Com esta e outras proclamações do mesmo conteúdo, o Vaticano II completa a tarefa iniciada há quase 100 anos: articular a capacidade magisterial e jurídica do Papa com a dos bispos graças à recepção do episcopado, ("a plenitude do sacramento da Ordem" ) e, portanto, da sua pertença comum ao Colégio dos sucessores dos apóstolos.
Ordenação episcopal na Basilisca de São Pedro (Fonte: Vatican News)
À sua luz é necessário compreender uma das conclusões que, ainda hoje, continua a ser desconhecida da grande maioria dos católicos.
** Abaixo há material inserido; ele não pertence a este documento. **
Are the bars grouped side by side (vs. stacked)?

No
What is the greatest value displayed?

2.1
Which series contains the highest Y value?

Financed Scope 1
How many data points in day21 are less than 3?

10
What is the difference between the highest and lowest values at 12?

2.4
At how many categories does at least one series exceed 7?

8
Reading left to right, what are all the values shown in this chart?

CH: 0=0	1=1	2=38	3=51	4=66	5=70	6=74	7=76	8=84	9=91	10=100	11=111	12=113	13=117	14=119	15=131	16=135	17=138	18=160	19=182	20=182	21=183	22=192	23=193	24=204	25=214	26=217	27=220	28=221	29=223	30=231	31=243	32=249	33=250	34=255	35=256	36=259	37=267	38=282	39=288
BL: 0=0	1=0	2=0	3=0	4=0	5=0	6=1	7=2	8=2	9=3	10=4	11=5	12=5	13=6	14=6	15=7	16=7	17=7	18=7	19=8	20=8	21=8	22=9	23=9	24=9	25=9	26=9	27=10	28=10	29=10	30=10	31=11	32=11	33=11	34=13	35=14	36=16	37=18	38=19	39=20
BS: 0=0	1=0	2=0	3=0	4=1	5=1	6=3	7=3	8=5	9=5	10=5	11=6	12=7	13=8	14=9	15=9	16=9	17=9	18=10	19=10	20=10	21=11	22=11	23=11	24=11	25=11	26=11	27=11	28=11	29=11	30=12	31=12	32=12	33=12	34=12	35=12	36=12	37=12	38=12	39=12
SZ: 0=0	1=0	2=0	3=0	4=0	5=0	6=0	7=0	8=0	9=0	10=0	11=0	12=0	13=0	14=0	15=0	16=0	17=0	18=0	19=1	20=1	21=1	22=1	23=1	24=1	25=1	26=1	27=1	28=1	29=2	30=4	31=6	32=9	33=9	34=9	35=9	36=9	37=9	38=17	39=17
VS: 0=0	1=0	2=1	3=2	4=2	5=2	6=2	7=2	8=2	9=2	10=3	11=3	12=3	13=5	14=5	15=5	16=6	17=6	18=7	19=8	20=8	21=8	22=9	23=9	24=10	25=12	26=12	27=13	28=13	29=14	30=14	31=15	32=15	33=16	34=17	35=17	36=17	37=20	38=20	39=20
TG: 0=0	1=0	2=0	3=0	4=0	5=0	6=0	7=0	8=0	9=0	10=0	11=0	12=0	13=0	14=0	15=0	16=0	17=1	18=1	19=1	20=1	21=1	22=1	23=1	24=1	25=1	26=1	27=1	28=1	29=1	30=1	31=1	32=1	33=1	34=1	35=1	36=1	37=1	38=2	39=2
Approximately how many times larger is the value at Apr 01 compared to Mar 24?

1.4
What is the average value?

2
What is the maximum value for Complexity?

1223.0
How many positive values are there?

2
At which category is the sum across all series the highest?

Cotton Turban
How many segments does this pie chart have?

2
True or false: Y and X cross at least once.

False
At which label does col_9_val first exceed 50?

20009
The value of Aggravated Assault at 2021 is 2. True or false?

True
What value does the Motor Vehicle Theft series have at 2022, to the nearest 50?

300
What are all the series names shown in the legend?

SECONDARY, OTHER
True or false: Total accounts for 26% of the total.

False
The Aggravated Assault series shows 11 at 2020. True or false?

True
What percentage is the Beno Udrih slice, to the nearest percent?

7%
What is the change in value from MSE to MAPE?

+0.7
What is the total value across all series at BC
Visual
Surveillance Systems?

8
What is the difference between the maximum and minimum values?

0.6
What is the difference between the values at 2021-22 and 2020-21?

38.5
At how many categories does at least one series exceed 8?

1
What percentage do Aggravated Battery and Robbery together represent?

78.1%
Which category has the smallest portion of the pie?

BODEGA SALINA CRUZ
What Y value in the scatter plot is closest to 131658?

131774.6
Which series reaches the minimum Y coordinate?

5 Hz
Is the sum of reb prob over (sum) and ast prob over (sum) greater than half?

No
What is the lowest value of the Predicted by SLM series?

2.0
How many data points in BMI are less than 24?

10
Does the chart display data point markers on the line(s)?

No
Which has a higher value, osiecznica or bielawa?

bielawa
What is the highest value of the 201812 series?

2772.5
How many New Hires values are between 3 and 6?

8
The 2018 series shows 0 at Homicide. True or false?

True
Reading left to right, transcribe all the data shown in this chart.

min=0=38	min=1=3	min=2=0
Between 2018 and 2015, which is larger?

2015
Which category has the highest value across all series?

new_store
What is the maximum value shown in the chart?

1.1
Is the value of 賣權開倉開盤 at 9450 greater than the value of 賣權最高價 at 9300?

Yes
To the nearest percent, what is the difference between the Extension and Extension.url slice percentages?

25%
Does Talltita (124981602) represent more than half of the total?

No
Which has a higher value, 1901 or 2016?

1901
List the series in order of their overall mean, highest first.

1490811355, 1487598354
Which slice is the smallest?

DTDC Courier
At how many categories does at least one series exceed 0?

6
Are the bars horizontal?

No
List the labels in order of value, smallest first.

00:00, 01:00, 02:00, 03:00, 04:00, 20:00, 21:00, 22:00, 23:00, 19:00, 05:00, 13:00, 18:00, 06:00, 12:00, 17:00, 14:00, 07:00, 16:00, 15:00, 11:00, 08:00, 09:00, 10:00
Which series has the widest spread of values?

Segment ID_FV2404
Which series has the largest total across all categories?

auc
E não digamos para os meios de comunicação social: os bispos são "vigários e legados de Cristo" e "não devem ser considerados como os vigários dos pontífices romanos" (LG 27).
Mas, como esta primeira conclusão é importante - e depois de completar a tarefa iniciada em 1870 com o Vaticano I - os padres conciliares incorporam outra classe da mesma no magistério eclesial: a do "sensus fidei" ou "sensus fidelium": "a universalidade dos fiéis (...), não pode falhar em sua crença (...), quando do bispo ao último fiel leigo eles expressam o consentimento universal em matéria de fé e costume” (LG 12).
É uma conclusão importante que é congelada pela famosa "Nota Explicativa Anterior" que está anexada no final e fora da Constituição Lumen Gentium "por ordem da autoridade superior" à qual Paulo VI recorrerá - especialmente na seção final de seu pontificado -, como João Paulo II e Bento XVI pelo medo de que a Igreja se desintegrasse, como evidenciado, por exemplo, nas igrejas de tradição ortodoxa.
Segundo esta Nota (a propósito, uma concessão do Papa Montini aos setores mais relutantes às mudanças conciliares), o sucessor de Pedro pode agir “segundo seus próprios critérios” (“propria discretio”) e “como bem entender” (“ad placitum”), sobretudo, quando tiver que “ordenar, promover, aprovar o exercício colegiado”.
É assim que o Papa se coloca absolutamente acima do Colégio Episcopal, deixando aberta a possibilidade de que não haja outra relação entre eles senão a de submissão; como acontecerá em boa parte das últimas décadas.
Ao contrário de seus predecessores, Francisco é o primeiro a recuperar e ativar o protagonismo de todo o povo de Deus, buscando sua opinião na preparação do Sínodo Extraordinário dos Bispos (2014) e do Sínodo Ordinário (2015) sobre a família e a moral sexual. É um passo que, como qualquer começo, é modesto em sua realização, interessante em sua intenção e clamou por um maior desenvolvimento. E é assim porque é, se não me engano, a primeira vez na Igreja latina que a primeira das interpretações de Mt 16, 19 é levada a sério - ainda que muito timidamente: aquela que entende que o "poder" de Cristo passa à Igreja através de Pedro, isto é, aquele defendido pelos Santos Padres.